# austin area



## cobaltbrew (Feb 17, 2010)

I am looking for individuals who would be willing to share information about field trips in the austin, texas area. I am in great need of hiking tips/buddies. I have a bike and a great thirst for learning and observing arachnids and other invertebrates in the wild. 

PM me with information please.

Thanks to anyone who helps.


----------



## Nomadinexile (Feb 22, 2010)

When you say you have a bike, what exactly do you mean.  :evil:  

I don't really have any have anything to show you here.  There's not a lot of places to collect until you get out of town.  I go out to the desert a lot though.  I'll be going on a bike trip out west in a week and a half.  I'll be out hunting for  maybe a week. Then, depending on how my legs etc do on the short bike trip, I am planning on heading to big bend area on the bike to find Diplocentrus whitei.  Then I'm either bussing down into c/s mexico, or heading west for Hadrurus.  Oh, and I want to get some D. diablo in there too.

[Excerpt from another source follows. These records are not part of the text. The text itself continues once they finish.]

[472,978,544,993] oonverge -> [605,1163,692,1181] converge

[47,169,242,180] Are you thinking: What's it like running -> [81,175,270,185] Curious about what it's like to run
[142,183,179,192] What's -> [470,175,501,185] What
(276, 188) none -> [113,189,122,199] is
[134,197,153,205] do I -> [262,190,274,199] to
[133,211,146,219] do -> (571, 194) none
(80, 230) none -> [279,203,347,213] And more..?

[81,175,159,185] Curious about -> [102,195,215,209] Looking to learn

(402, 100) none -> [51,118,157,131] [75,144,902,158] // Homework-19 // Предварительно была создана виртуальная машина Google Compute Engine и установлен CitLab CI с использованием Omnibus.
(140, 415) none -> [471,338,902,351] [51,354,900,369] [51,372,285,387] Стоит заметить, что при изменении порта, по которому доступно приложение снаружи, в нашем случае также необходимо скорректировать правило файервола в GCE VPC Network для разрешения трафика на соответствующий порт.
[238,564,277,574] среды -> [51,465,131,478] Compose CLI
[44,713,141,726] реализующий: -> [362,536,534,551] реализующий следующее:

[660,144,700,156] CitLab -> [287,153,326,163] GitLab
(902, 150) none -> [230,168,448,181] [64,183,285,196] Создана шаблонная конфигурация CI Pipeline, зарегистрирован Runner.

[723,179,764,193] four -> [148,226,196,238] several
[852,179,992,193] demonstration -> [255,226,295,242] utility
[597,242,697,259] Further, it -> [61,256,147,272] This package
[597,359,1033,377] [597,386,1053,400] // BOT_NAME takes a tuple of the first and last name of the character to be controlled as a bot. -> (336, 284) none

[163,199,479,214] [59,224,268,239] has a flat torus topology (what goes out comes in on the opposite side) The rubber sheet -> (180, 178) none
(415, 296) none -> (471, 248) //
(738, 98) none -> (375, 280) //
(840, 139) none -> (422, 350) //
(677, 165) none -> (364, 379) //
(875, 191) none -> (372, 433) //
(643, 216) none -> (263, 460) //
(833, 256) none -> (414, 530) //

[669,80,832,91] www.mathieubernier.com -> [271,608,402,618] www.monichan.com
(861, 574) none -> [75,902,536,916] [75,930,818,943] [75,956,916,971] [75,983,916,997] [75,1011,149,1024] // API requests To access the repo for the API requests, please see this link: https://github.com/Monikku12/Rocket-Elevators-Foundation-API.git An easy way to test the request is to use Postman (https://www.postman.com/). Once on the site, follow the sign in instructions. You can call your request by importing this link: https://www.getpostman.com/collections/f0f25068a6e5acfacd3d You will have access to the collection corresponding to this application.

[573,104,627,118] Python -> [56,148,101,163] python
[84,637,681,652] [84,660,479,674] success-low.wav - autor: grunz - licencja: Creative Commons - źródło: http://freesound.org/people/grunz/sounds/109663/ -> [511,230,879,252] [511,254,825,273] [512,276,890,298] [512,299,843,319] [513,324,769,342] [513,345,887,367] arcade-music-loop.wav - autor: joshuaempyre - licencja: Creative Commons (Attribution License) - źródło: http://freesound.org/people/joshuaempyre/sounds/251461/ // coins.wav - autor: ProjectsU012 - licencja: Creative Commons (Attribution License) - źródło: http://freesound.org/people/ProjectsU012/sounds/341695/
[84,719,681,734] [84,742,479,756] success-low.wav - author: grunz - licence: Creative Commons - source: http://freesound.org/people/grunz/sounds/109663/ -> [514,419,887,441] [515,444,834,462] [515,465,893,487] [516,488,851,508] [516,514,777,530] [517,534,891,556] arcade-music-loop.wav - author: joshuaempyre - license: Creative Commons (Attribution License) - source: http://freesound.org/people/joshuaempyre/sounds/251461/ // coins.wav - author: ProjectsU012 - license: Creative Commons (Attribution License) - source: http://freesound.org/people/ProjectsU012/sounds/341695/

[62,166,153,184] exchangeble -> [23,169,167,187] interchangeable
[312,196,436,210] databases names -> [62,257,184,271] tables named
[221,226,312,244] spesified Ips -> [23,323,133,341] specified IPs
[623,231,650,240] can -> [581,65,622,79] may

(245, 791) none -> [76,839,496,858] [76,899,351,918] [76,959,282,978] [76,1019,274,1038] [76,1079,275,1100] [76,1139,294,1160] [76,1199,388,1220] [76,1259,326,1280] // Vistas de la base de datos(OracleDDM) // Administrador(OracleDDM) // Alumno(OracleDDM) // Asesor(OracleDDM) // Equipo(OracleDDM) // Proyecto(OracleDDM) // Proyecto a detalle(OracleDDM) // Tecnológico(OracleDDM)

This next trip I am hoping to find C. vittatus "xeric", Diplocentrus lindo, Vaejovis waueri, Vaejovis intermedius, and Vaejovis coahuilae (one of the smaller scorpions in the world)    *I have found all of these in this area I'm going*

Anyway, so yeah... If you want to meet up for coffee or something, let me know.  I'd like to meet you before I start offering trips up, but I'm sure we can go somewhere sometime.  It's gonna be a busy scorpion year for me.

Oh, and right now, I have Psuedouroctonus reddelli, C. bicolor(*See C. bicolor at ZK for reference) and C. vittatus which are going to get sold.  And I have some Tityus stigmurus.   

If you decide to have a meeting or just want coffee, let me know.  ~r

**EDIT**  There is stuff to see in town, but not really places to collect.


----------